Well that fucking sucks. The internet should be a haven of free speech and in the last few years it seems to have become the last place where true freedom exists. Fuck governments trying to make it their surveillance tool. Also I like how every week we seem to inch closer to some rich person controlled dystopia where you can't say what you want anywhere.
[QUOTE=TheCreeper;36561971]From my understanding of this its saying that the header data which contains the source IP and the destination IP will be stored and sent to the ISP. The header data is not encrypted otherwise your ISP would be unable to determine where to send the packet however the payload or the content of the packet is encrypted. The payload or content stays encrypted so just connecting to a website that has SSL on by default would be useless since the blackbox is still logging what you do. The black box simply logs where and when packets are sent and received so simply using a VPN who does not log their users traffic or using TOR would be an effective counter measure to this to ensure your privacy and stay anonymous. Correct me if im wrong please.[/QUOTE] Until a year or two from now when they vote to ban VPNs.
[quote]programme[/quote] Oh thank goodness. I thought this was going to directly affect me for a moment. This is the first time I'm happy to be American.
This is nearly impossible to achieve. When you take the whole of the UK you probably have hundreds of millions of packets per second going through all these lines at at least 50gbit/s. There's no way to route all this traffic to a centralized point without doing some massive overhaul of the infrastructure. Next to that, imagine how much extra latency (ping) this adds to all packets as they pretty much have to cross the country twice, have to be queued for inspection, etc. I also forgot to mention, to inspect and store all this data you're gonna need a [B]massive[/B] datacenter. Also enjoy decrypting a decent VPN connection without building a quantum computer hehe.
Goddamn, i'm tired of the government doing things like this. The internet is the one of the last beacons of free speech, we don't need it to be monitored or censored.
they could do this [b]tor[/b] they could leave us alone Oops,spelling mistake
Nope.
Oh wow, the entire fucking world needs a different new governmental system.
also in the news : Conservative Party change name to Norsefire
How can they decrypt SSL traffic from HTTPS?
How do they plan to store that much data?
[QUOTE=Thlis;36563929]How do they plan to store that much data?[/QUOTE] They didn't "plan" this at all from the looks of it. At a glance it seems so technically infeasible. If this actually does ever go into effect though I'm gonna march my ass right down there and protest the shit out of it no matter how flawed their system potentially is. After all, it's the idea behind it that's the important part and the idea here is akin to a government official breaking into your house, opening all your letters and making copies of them. Would anyone stand for that? Fuck no they wouldn't, so why should we stand for the same thing within a virtual space?

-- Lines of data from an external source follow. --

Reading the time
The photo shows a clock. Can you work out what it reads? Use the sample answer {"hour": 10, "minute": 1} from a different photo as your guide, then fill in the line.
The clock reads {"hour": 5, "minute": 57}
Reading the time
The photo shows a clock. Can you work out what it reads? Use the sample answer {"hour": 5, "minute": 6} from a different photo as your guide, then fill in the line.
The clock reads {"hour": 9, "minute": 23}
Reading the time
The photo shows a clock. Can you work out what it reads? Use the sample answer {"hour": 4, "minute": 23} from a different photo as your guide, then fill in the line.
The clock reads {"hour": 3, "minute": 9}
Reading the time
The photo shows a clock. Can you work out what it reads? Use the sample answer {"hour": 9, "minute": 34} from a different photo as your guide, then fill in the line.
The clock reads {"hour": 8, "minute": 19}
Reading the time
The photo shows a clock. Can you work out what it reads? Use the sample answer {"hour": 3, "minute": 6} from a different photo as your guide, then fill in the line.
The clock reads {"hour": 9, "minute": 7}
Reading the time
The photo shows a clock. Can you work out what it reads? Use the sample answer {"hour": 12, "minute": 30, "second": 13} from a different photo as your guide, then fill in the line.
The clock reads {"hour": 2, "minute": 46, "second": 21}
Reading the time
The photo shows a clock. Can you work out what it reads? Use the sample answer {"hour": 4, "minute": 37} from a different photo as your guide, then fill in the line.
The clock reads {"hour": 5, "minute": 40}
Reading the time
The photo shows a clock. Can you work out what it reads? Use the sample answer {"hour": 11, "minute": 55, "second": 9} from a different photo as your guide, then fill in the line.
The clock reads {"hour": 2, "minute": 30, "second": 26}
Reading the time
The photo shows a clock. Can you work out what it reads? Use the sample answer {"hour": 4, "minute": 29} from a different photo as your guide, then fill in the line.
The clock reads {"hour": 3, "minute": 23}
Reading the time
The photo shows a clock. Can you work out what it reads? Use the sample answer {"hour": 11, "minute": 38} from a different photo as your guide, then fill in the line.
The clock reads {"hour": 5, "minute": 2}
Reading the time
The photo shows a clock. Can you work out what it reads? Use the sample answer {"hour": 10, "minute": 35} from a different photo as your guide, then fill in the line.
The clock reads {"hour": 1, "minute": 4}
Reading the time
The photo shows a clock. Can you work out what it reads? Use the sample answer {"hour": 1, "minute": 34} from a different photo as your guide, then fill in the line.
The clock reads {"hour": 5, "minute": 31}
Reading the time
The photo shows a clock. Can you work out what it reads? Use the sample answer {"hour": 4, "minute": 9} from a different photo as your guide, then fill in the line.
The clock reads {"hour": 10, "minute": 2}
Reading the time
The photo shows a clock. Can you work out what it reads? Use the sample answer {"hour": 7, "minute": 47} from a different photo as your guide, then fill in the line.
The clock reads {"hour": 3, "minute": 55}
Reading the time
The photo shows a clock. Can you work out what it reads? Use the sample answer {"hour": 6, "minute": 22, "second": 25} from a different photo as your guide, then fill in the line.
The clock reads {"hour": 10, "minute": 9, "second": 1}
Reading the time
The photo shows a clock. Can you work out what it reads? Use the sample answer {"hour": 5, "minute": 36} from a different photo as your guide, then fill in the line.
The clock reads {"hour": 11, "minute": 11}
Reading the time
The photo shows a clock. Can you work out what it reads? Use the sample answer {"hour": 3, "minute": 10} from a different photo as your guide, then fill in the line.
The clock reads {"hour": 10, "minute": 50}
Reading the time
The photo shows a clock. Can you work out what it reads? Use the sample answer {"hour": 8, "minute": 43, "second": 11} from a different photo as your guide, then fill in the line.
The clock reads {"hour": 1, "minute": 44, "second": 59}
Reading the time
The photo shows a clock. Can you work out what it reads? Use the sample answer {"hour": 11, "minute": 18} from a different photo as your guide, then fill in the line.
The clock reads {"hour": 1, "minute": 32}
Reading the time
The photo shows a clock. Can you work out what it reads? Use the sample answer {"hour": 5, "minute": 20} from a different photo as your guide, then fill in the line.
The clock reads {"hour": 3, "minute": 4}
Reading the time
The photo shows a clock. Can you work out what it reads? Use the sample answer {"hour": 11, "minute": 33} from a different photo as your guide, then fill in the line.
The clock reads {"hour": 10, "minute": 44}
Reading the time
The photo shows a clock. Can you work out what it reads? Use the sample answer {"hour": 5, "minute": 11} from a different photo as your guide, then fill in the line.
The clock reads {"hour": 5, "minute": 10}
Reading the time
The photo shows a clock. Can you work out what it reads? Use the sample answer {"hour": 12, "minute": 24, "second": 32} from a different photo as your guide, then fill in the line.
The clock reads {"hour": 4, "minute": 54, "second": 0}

[QUOTE=Trainbike;36564010]They didn't "plan" this at all from the looks of it. At a glance it seems so technically infeasible. If this actually does ever go into effect though I'm gonna march my ass right down there and protest the shit out of it no matter how flawed their system potentially is. After all, it's the idea behind it that's the important part and the idea here is akin to a government official breaking into your house, opening all your letters and making copies of them. Would anyone stand for that? Fuck no they wouldn't, so why should we stand for the same thing within a virtual space?[/QUOTE] Hardly, it's more like opening your letter after you've sent it through the post, jotting down the desitination and date sent, and then delivering the letter in a new envelope. Doesn't make it okay but the analogy is wrong. I'd like to see how they plan on decrypting these things anyways.